Про последнего царя, которому с батькой шинелюшку строил для Первой империалистической, никогда ни худого ни хорошего не говорил. А ежели поминал, то только в прошедшем времени, в отличие от любимца Алехсан Саныча называя его «наследником», не более того. Только однажды в сердцах сказал, что «в семнадцатом году обниколаились мы с ним и ни кола ни двора ни у кого не осталось».
— Во как, Степаныч, получилось! О, наболтал-то я тебе разного-всякого, а? На восемь годков в аккурат. Ты уж пожалей меня, не поминай глупостей старого швальника, они ведь «Крестами» пахнут. А то кум мой в тридцатых годах так опростался: стачал шинельку гэпэушному генеральчику по-царски, значит, как положено построил — да в подкладе иголочку забыл случаем. Так за иголочку «без переписки» и пропал — после опознания-то, что он романовский холоп. Во как быстро свет меняется! Сегодня наш, а завтра тот! Вот тебе и алимпические игры, хизкультура и театр, одним словом. Так-то, начальник.
— Да какой я тебе начальник?
— Как какой? Ты ведь жить начинаешь — значит, начальник. А я что, я уже в подчинении у Боженьки хожу. Революция от Бога освободила людей, а вместо него испуг принесла, вот и стали все мы в обмане жить. Я тоже ведь в обмане живу, какой из меня пожарный, швец я потомственный, пожарным прикидываюсь, так как выгода моя в этом есть. А посмотри на актёров наших — они все время должны разных образов из себя делать. Мне-то из каптёрки видно, как они из своей одежонки выйдут, рожи усами да бородами оклеют, в чужое состояние войдут, а назад оттуда до конца-то не выходят, так и путаются между собою и разными персонами всю свою жизнь. Несчастные они человечки…
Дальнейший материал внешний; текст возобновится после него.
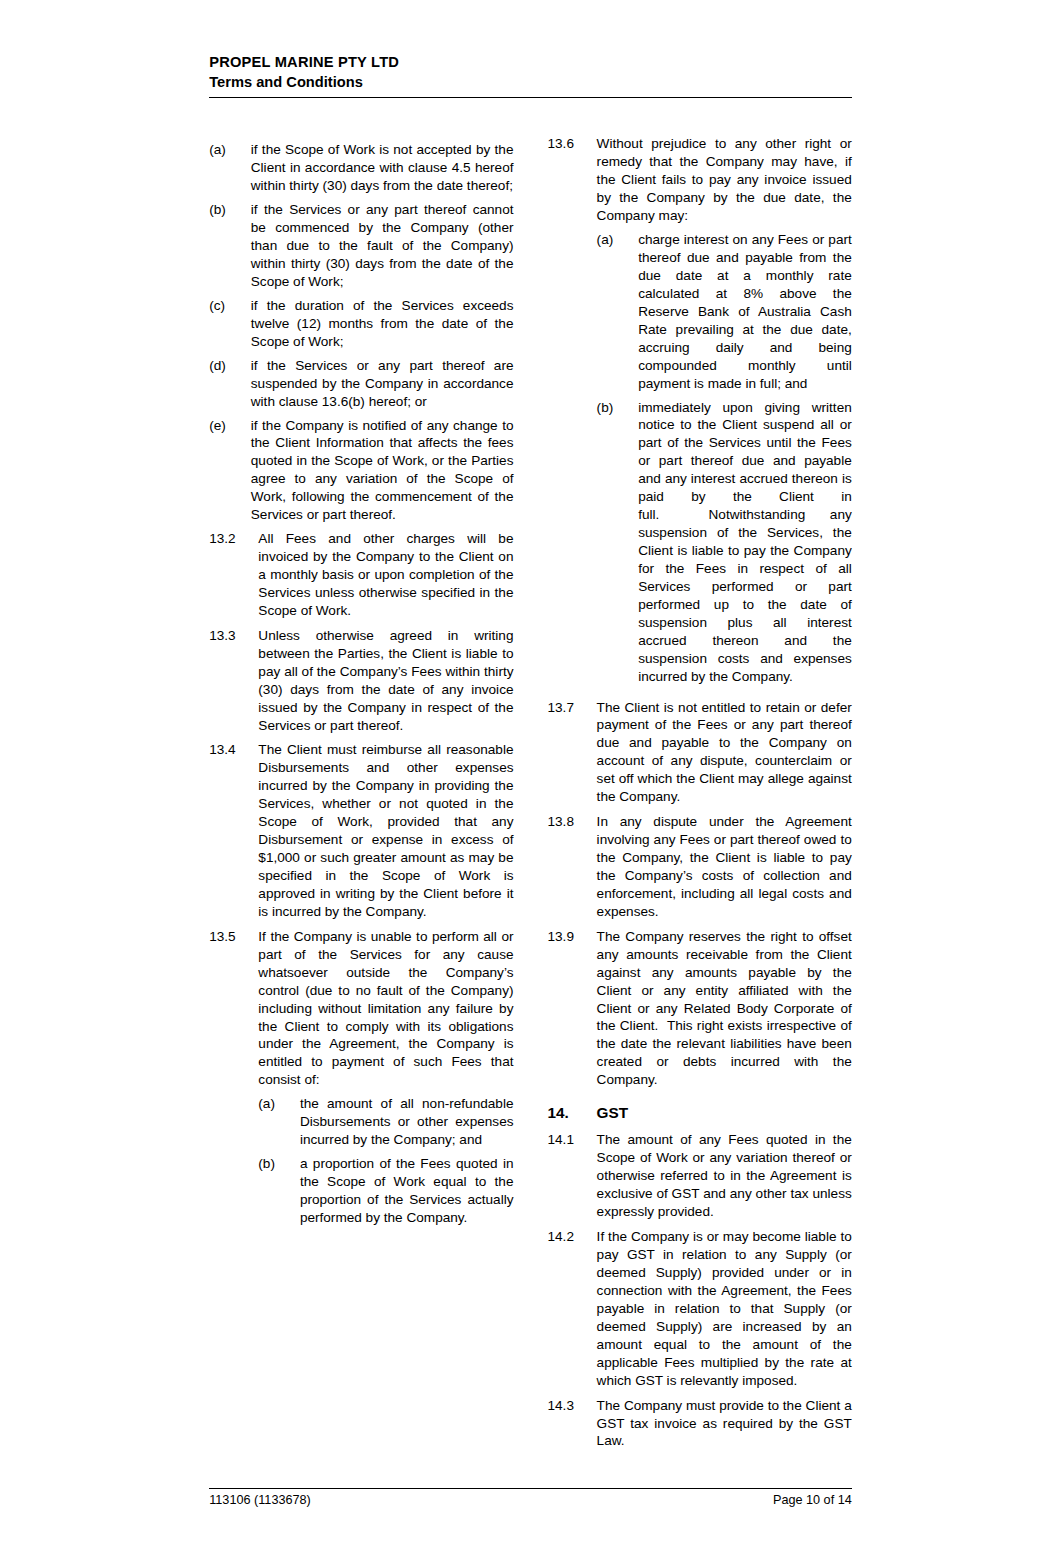PROPEL MARINE PTY LTD
Terms and Conditions
(a) if the Scope of Work is not accepted by the Client in accordance with clause 4.5 hereof within thirty (30) days from the date thereof;
(b) if the Services or any part thereof cannot be commenced by the Company (other than due to the fault of the Company) within thirty (30) days from the date of the Scope of Work;
(c) if the duration of the Services exceeds twelve (12) months from the date of the Scope of Work;
(d) if the Services or any part thereof are suspended by the Company in accordance with clause 13.6(b) hereof; or
(e) if the Company is notified of any change to the Client Information that affects the fees quoted in the Scope of Work, or the Parties agree to any variation of the Scope of Work, following the commencement of the Services or part thereof.
13.2 All Fees and other charges will be invoiced by the Company to the Client on a monthly basis or upon completion of the Services unless otherwise specified in the Scope of Work.
13.3 Unless otherwise agreed in writing between the Parties, the Client is liable to pay all of the Company’s Fees within thirty (30) days from the date of any invoice issued by the Company in respect of the Services or part thereof.
13.4 The Client must reimburse all reasonable Disbursements and other expenses incurred by the Company in providing the Services, whether or not quoted in the Scope of Work, provided that any Disbursement or expense in excess of $1,000 or such greater amount as may be specified in the Scope of Work is approved in writing by the Client before it is incurred by the Company.
13.5 If the Company is unable to perform all or part of the Services for any cause whatsoever outside the Company’s control (due to no fault of the Company) including without limitation any failure by the Client to comply with its obligations under the Agreement, the Company is entitled to payment of such Fees that consist of:
(a) the amount of all non-refundable Disbursements or other expenses incurred by the Company; and
(b) a proportion of the Fees quoted in the Scope of Work equal to the proportion of the Services actually performed by the Company.
13.6 Without prejudice to any other right or remedy that the Company may have, if the Client fails to pay any invoice issued by the Company by the due date, the Company may:
(a) charge interest on any Fees or part thereof due and payable from the due date at a monthly rate calculated at 8% above the Reserve Bank of Australia Cash Rate prevailing at the due date, accruing daily and being compounded monthly until payment is made in full; and
(b) immediately upon giving written notice to the Client suspend all or part of the Services until the Fees or part thereof due and payable and any interest accrued thereon is paid by the Client in full. Notwithstanding any suspension of the Services, the Client is liable to pay the Company for the Fees in respect of all Services performed or part performed up to the date of suspension plus all interest accrued thereon and the suspension costs and expenses incurred by the Company.
13.7 The Client is not entitled to retain or defer payment of the Fees or any part thereof due and payable to the Company on account of any dispute, counterclaim or set off which the Client may allege against the Company.
13.8 In any dispute under the Agreement involving any Fees or part thereof owed to the Company, the Client is liable to pay the Company’s costs of collection and enforcement, including all legal costs and expenses.
13.9 The Company reserves the right to offset any amounts receivable from the Client against any amounts payable by the Client or any entity affiliated with the Client or any Related Body Corporate of the Client. This right exists irrespective of the date the relevant liabilities have been created or debts incurred with the Company.
14. GST
14.1 The amount of any Fees quoted in the Scope of Work or any variation thereof or otherwise referred to in the Agreement is exclusive of GST and any other tax unless expressly provided.
14.2 If the Company is or may become liable to pay GST in relation to any Supply (or deemed Supply) provided under or in connection with the Agreement, the Fees payable in relation to that Supply (or deemed Supply) are increased by an amount equal to the amount of the applicable Fees multiplied by the rate at which GST is relevantly imposed.
14.3 The Company must provide to the Client a GST tax invoice as required by the GST Law.
113106 (1133678)
Page 10 of 14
От его «верстака» через «сени», как он звал рабочий вестибюль-накопитель, был виден вход на сцену. Перед ним на стене висело зеркало, у которого артисты поправляют костюмы прежде чем «взойти на сцену». Александр Сергеевич иногда комментировал эти смотрения:
— Глянь, Степаныч, гарцует-то как кобылица, — говорил он про молодую актрису, — зеркалу свою стать кажет, холка-то, смотри, как пушится — жеребца просит, что ж ты зеваешь — такой товар пропадает. Эх ты, художник-худоёжник.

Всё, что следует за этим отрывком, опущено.